■ **SOURCE MATERIAL**
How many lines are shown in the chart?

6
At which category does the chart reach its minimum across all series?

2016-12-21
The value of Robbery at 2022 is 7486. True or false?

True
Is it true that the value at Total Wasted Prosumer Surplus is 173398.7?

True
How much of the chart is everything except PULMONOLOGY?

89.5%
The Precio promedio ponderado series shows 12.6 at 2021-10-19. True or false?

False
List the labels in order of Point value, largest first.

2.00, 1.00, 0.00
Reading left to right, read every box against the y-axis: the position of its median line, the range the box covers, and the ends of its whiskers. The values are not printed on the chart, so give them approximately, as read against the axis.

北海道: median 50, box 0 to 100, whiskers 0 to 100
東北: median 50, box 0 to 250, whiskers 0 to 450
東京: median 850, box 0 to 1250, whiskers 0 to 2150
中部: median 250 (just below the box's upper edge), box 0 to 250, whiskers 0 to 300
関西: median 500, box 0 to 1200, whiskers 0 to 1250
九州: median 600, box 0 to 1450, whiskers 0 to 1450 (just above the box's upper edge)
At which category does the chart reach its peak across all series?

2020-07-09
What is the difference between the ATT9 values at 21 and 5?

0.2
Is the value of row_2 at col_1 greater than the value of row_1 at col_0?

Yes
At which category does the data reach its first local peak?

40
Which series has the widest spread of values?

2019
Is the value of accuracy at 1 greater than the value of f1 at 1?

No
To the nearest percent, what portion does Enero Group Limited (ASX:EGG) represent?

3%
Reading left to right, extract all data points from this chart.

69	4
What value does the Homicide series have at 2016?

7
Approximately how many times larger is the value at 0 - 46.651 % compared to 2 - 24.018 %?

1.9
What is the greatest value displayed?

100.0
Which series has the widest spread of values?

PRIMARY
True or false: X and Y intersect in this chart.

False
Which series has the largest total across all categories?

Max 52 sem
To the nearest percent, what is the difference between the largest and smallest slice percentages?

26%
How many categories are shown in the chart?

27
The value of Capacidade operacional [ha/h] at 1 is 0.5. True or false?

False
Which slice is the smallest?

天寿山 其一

■ **WHAT TO PRODUCE**
Rewrite all of the rows above, replacing every occurrence of "chart" with "graph" and leaving everything else unchanged.

■ **RESULT OF THE TASK**
How many lines are shown in the graph?

6
At which category does the graph reach its minimum across all series?

2016-12-21
The value of Robbery at 2022 is 7486. True or false?

True
Is it true that the value at Total Wasted Prosumer Surplus is 173398.7?

True
How much of the graph is everything except PULMONOLOGY?

89.5%
The Precio promedio ponderado series shows 12.6 at 2021-10-19. True or false?

False
List the labels in order of Point value, largest first.

2.00, 1.00, 0.00
Reading left to right, read every box against the y-axis: the position of its median line, the range the box covers, and the ends of its whiskers. The values are not printed on the graph, so give them approximately, as read against the axis.

北海道: median 50, box 0 to 100, whiskers 0 to 100
東北: median 50, box 0 to 250, whiskers 0 to 450
東京: median 850, box 0 to 1250, whiskers 0 to 2150
中部: median 250 (just below the box's upper edge), box 0 to 250, whiskers 0 to 300
関西: median 500, box 0 to 1200, whiskers 0 to 1250
九州: median 600, box 0 to 1450, whiskers 0 to 1450 (just above the box's upper edge)
At which category does the graph reach its peak across all series?

2020-07-09
What is the difference between the ATT9 values at 21 and 5?

0.2
Is the value of row_2 at col_1 greater than the value of row_1 at col_0?

Yes
At which category does the data reach its first local peak?

40
Which series has the widest spread of values?

2019
Is the value of accuracy at 1 greater than the value of f1 at 1?

No
To the nearest percent, what portion does Enero Group Limited (ASX:EGG) represent?

3%
Reading left to right, extract all data points from this graph.

69	4
What value does the Homicide series have at 2016?

7
Approximately how many times larger is the value at 0 - 46.651 % compared to 2 - 24.018 %?

1.9
What is the greatest value displayed?

100.0
Which series has the widest spread of values?

PRIMARY
True or false: X and Y intersect in this graph.

False
Which series has the largest total across all categories?

Max 52 sem
To the nearest percent, what is the difference between the largest and smallest slice percentages?

26%
How many categories are shown in the graph?

27
The value of Capacidade operacional [ha/h] at 1 is 0.5. True or false?

False
Which slice is the smallest?

天寿山 其一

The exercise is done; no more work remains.